[Provided text]

- - -

Dallas Stars

Five minutes for spearing.

Let's face it: heavy metal is the cockroach of rock 'n' roll — the one musical species that survives any and all cultural trends and manages to prosper even as oblivious commentators proclaim that rock is dead, dead, dead.

Of late, we've seen the ever-resilient heavy-metal genre evolve in some unexpected ways, particularly so-called sports-metal (a term suggested by Marilyn Manson) played by boys such as Limp Bizkit and Korn who, while they may be deemed terminally unhip in some quarters, have actually managed to create an interesting crossover zone for young white and black listeners. Yet, however much a title such as Reinventing the Steel might suggest the contrary, the latest offering from maniacal Texas metal vets Pantera makes no concession to current trends in their chosen genre. Instead, the band retools its version of straight-up metal by going back for inspiration to the source, the mother of all metal bands: Black Sabbath.

- - -

[Task item] Can you reproduce the part of the Pantera piece starting at "Let's face it: heavy" and ending at "dead, dead, dead.", word for word?

- - -

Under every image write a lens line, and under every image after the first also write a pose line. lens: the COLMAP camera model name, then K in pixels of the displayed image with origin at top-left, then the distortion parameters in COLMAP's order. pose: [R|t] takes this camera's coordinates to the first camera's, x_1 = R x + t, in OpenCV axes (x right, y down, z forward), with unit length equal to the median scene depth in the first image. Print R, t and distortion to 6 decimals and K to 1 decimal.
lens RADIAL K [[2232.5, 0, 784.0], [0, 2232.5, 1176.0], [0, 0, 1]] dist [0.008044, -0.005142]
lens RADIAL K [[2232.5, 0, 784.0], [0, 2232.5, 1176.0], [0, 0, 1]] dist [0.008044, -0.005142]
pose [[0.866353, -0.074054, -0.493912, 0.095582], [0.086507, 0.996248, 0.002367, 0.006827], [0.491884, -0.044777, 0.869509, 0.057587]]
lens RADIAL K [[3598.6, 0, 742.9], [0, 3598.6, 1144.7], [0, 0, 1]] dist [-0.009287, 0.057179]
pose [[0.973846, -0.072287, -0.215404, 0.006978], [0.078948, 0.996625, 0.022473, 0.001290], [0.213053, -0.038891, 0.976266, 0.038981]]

- - -

[Result below]
Let's face it: heavy metal is the cockroach of rock 'n' roll — the one musical species that survives any and all cultural trends and manages to prosper even as oblivious commentators proclaim that rock is dead, dead, dead.